CSC 205: Data Analysis   (2 Units; E; L = 30; P = 30)

Course Content

1. Introduction to Data Analysis: Understanding the Data Ecosystem: Explore different types of data structures, file formats, and sources of data. Business Problem Solving: Learn how to identify business questions, analyze data requirements, and understand the importance of data in decision-making. Data Ethics and Governance: Understand the ethical considerations and responsible use of data.

2. Data Manipulation and Cleaning: Working with Data: Learn how to access, organize, clean, prepare, transform, and explore data. Data Wrangling: Master techniques for handling missing values, outliers, and inconsistent data. Data Visualization: Learn to represent data visually to identify patterns and insights. SQL Fundamentals: Gain proficiency in querying and managing data in relational databases. NoSQL Databases: Learn about non-relational databases and their applications.

3. Statistical Analysis: Descriptive Statistics: Understand measures of central tendency, dispersion, and frequency distributions. Inferential Statistics: Learn about hypothesis testing, confidence intervals, and regression analysis. Probability and Distributions: Study probability concepts and common probability distributions. 

4. Programming Languages: Python for Data Science: Learn Python syntax, data structures, and libraries like NumPy, Pandas, and Matplotlib. R Programming: Learn R syntax, data manipulation, and visualization techniques. 
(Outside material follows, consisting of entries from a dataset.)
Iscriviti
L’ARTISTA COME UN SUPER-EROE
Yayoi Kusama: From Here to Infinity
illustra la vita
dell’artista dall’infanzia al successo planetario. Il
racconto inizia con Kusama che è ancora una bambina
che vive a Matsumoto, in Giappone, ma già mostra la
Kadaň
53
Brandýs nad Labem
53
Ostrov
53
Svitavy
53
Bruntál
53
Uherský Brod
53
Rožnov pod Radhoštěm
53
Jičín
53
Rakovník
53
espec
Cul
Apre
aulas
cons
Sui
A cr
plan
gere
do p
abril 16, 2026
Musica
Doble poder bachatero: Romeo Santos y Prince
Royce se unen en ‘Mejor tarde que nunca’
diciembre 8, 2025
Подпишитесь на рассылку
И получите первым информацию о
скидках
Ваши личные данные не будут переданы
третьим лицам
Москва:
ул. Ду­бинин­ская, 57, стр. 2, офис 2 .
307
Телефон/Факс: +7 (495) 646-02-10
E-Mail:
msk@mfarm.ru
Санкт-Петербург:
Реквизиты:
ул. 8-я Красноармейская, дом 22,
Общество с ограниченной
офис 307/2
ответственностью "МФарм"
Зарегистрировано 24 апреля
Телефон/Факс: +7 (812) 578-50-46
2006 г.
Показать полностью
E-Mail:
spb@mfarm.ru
5. Data Visualization: Tableau: Learn to create interactive dashboards and visualizations using Tableau. Power BI: Learn to create compelling visualizations and reports using Power BI. Other Visualization Tools: Explore other visualization tools like Seaborn and Metplotlib. 

6. Business Intelligence and Reporting: Data Modeling: Learn the principles of data modeling for efficient data management and analysis. Creating Reports: Learn to create reports using pivot tables, charts, and other visualization techniques. Dashboard Design: Learn to design effective dashboards to communicate insights. 

Real-world Application: Apply learned skills to solve a real-world data analysis problem.